La Cour suprême donne un sursis à Trump sur le vote par correspondance, mais la bataille judiciaire est loin d’être terminée

La Cour suprême donne un sursis à Trump sur le vote par correspondance, mais la bataille judiciaire est loin d’être terminée

À quelques semaines des élections de mi-mandat, la Cour suprême des États-Unis a accordé lundi une première victoire, à portée limitée, à l’administration Trump dans sa tentative de restreindre l’accès au vote par correspondance.

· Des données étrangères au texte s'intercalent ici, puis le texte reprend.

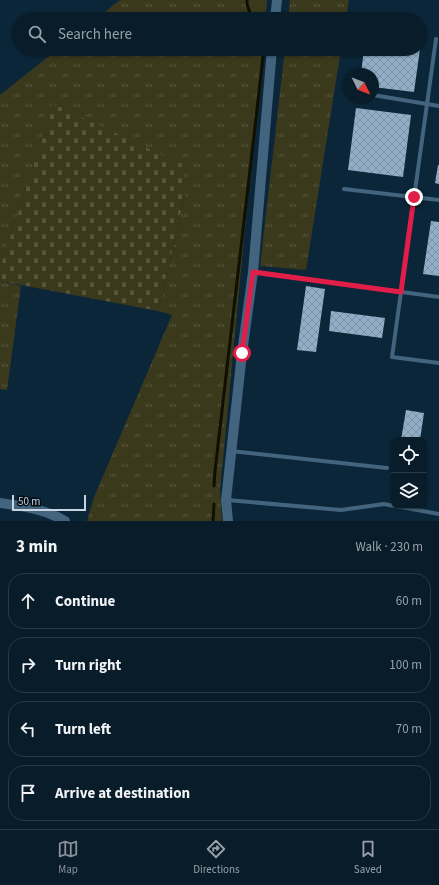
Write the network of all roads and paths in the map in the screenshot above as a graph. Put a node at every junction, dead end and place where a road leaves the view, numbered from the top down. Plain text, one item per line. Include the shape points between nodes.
1 (277, 0) edge
2 (276, 12) edge
3 (436, 39) dead end
4 (271, 56) edge
5 (379, 96) edge
6 (427, 104) junction
7 (439, 106) edge
8 (344, 189) dead end
9 (414, 197) junction
10 (439, 200) edge
11 (253, 272) junction
12 (401, 292) junction
13 (439, 297) edge
14 (439, 363) edge
15 (231, 450) junction
16 (387, 468) dead end
17 (226, 500) junction
18 (0, 503) edge
19 (391, 505) edge
20 (412, 509) edge
21 (439, 514) edge
22 (61, 518) edge
23 (228, 521) edge

1 - 2 street
3 - 6 lane
4 - 11 street
5 - 6 lane
6 - 7 lane
6 - 9 lane
8 - 9 lane
9 - 10 lane
9 - 12 lane
11 - 12 lane
11 - 15 street
12 - 13 lane
12 - 14 lane via 392,357
15 - 16 lane
15 - 17 street
17 - 19 lane via 340,510
17 - 23 street
18 - 22 street via 29,507
20 - 21 lane

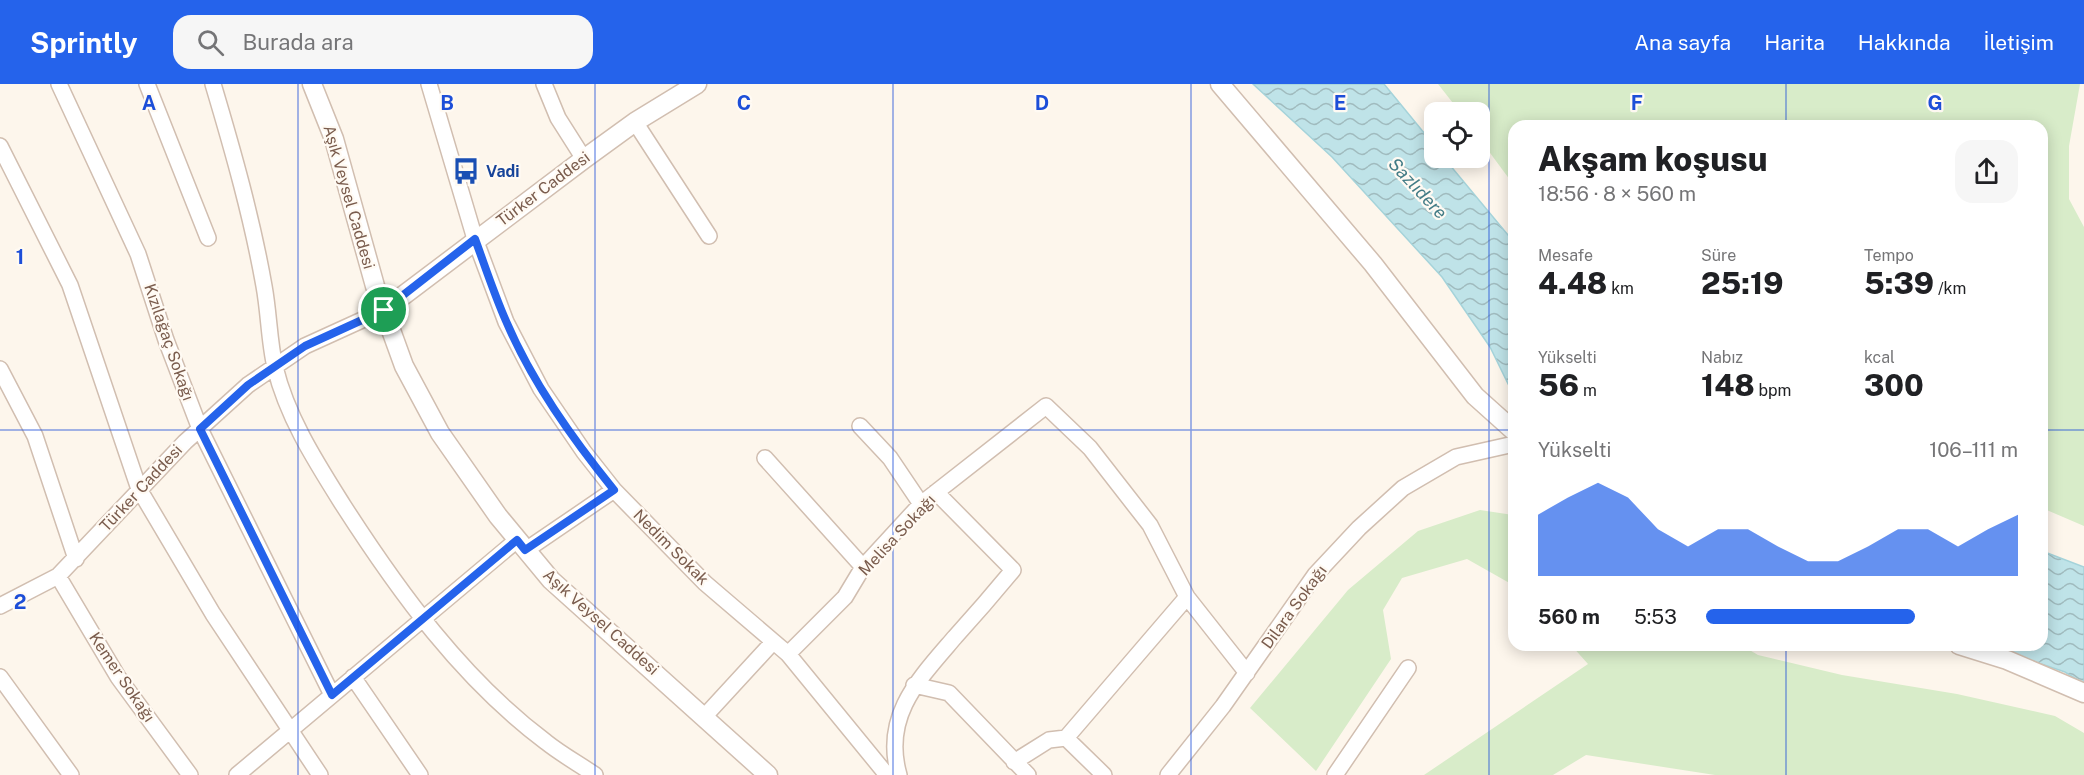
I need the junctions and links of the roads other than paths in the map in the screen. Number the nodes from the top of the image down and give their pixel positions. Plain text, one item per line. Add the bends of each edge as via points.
1 (59, 84) edge
2 (147, 84) edge
3 (213, 84) edge
4 (312, 84) edge
5 (429, 84) edge
6 (543, 84) edge
7 (1220, 84) edge
8 (687, 87) edge
9 (634, 122) junction
10 (0, 146) edge
11 (584, 159) junction
12 (709, 236) dead end
13 (208, 238) dead end
14 (475, 239) junction
15 (384, 310) junction
16 (275, 367) junction
17 (1, 374) edge
18 (860, 426) dead end
19 (1508, 426) edge
20 (200, 429) junction
21 (1508, 445) edge
22 (765, 458) dead end
23 (139, 489) junction
24 (614, 490) junction
25 (936, 492) junction
26 (921, 504) junction
27 (521, 545) junction
28 (76, 559) junction
29 (863, 567) junction
30 (58, 576) junction
31 (1187, 597) junction
32 (0, 606) edge
33 (422, 619) junction
34 (773, 642) junction
35 (1978, 651) edge
36 (788, 654) junction
37 (1408, 668) dead end
38 (1246, 673) junction
39 (0, 677) edge
40 (353, 677) junction
41 (914, 685) junction
42 (2084, 693) edge
43 (332, 695) junction
44 (704, 717) junction
45 (290, 730) junction
46 (1066, 738) junction
47 (1014, 762) junction
48 (71, 775) edge
49 (190, 775) edge
50 (237, 775) edge
51 (320, 775) edge
52 (420, 775) edge
53 (595, 775) edge
54 (768, 775) edge
55 (887, 775) edge
56 (899, 775) edge
57 (1028, 775) edge
58 (1104, 775) edge
59 (1168, 775) edge
60 (1335, 775) edge

1 - 20 street, Kızılağaç Sokağı via 138,254
2 - 13 street
3 - 16 street via 248,207 265,287
4 - 15 street, Aşık Veysel Caddesi via 334,139
5 - 14 street, Nedim Sokak
6 - 11 street via 558,118
7 - 19 street via 1373,264 1475,396
8 - 9 street, Türker Caddesi
9 - 11 street, Türker Caddesi
9 - 12 street
10 - 23 street via 70,285
11 - 14 street, Türker Caddesi
14 - 15 street, Türker Caddesi
14 - 24 street, Nedim Sokak via 506,322 541,389
15 - 16 street, Türker Caddesi via 305,346
15 - 27 street, Aşık Veysel Caddesi via 404,366 440,433
16 - 20 street, Türker Caddesi via 248,385
16 - 33 street via 291,416 328,481
17 - 28 street via 34,436
18 - 26 street via 890,458
20 - 23 street, Türker Caddesi
20 - 43 street, Kızılağaç Sokağı
21 - 38 street, Dilara Sokağı via 1456,457 1403,488 1315,575
22 - 29 street
23 - 28 street, Türker Caddesi
23 - 45 street via 213,614
24 - 27 street
24 - 34 street, Nedim Sokak via 705,583
25 - 26 street, Melisa Sokağı
25 - 31 street, Melisa Sokağı via 1046,406 1090,448 1150,525
25 - 41 street via 1013,570
26 - 29 street, Melisa Sokağı
27 - 33 street
27 - 44 street, Aşık Veysel Caddesi via 551,580
28 - 30 street, Türker Caddesi
29 - 36 street, Melisa Sokağı via 845,597
30 - 32 street, Türker Caddesi
30 - 49 street, Kemer Sokağı via 118,677
31 - 38 street
31 - 46 street
33 - 40 street
33 - 53 street via 492,695 545,742
34 - 36 street, Nedim Sokak
34 - 44 street
35 - 42 street
36 - 55 street, Nedim Sokak
37 - 60 street
38 - 59 street, Dilara Sokağı
39 - 48 street
40 - 43 street
40 - 52 street
41 - 47 street via 949,693
41 - 56 street via 897,724 893,754
43 - 45 street
44 - 54 street, Aşık Veysel Caddesi
45 - 50 street
45 - 51 street
46 - 47 street via 1049,740
46 - 58 street
47 - 57 street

Mais loin de clore le dossier, la décision a plongé les États et les électeurs dans une zone d’incertitude juridique, à peine plus d’une semaine avant l’envoi des premiers bulletins.

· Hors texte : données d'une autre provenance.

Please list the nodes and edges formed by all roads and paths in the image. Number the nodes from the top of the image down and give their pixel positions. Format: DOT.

Une décision étroite, mais lourde de conséquences politiques

Par six voix contre trois, selon des lignes strictement idéologiques, les juges conservateurs ont levé l’injonction qu’avait prononcée en juin la juge fédérale Indira Talwani, nommée par Barack Obama et basée à Boston. Cette injonction bloquait, dans 23 États et le District de Columbia, l’application de plusieurs volets du décret signé par Donald Trump en mars, qui vise à créer une liste fédérale de citoyens vérifiés comme éligibles au vote et à charger le Service postal américain (USPS) de n’acheminer les bulletins de vote par correspondance qu’aux personnes figurant sur cette liste.

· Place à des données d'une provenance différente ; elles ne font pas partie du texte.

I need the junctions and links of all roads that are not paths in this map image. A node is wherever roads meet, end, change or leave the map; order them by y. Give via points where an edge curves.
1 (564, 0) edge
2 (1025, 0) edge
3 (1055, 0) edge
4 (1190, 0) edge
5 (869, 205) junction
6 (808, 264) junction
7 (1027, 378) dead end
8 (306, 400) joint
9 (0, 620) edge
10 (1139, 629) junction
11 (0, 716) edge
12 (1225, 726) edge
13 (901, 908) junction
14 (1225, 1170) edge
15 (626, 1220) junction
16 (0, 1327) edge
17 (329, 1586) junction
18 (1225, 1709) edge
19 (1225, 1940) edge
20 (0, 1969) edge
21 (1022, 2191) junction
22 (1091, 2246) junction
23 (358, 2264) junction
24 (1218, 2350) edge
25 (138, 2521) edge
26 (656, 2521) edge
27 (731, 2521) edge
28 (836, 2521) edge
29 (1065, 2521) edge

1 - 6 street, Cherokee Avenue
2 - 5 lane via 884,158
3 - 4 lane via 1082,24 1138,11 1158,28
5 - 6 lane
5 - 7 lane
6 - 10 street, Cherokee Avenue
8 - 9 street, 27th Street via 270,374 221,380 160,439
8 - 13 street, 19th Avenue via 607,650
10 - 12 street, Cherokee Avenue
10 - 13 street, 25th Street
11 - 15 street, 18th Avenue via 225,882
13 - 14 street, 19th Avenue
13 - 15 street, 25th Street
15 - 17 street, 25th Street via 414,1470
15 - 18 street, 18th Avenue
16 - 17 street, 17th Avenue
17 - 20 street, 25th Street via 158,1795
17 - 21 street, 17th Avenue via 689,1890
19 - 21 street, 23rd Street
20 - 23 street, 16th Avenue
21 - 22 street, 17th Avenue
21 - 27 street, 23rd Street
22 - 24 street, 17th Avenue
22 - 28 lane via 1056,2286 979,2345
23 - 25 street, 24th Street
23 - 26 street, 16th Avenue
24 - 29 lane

La majorité de la Cour ne s’est toutefois pas prononcée sur le fond du décret. Elle a jugé que les États plaignants avaient agi trop tôt : au moment où ils ont déposé leur recours, l’USPS n’avait pas encore publié de règle définitive, seulement une proposition. Selon la majorité, la juge Talwani a dû se livrer à une véritable série de conjectures pour justifier son injonction de juin, alors que les tribunaux fédéraux n’ont normalement vocation à examiner que des règles définitives, et non de simples directives internes adressées par le président à ses subordonnés. Le décret concernant les listes de citoyenneté a lui aussi été jugé sans effet contraignant direct sur les États, qui ne subiraient donc, selon la Cour, aucun préjudice concret à ce stade.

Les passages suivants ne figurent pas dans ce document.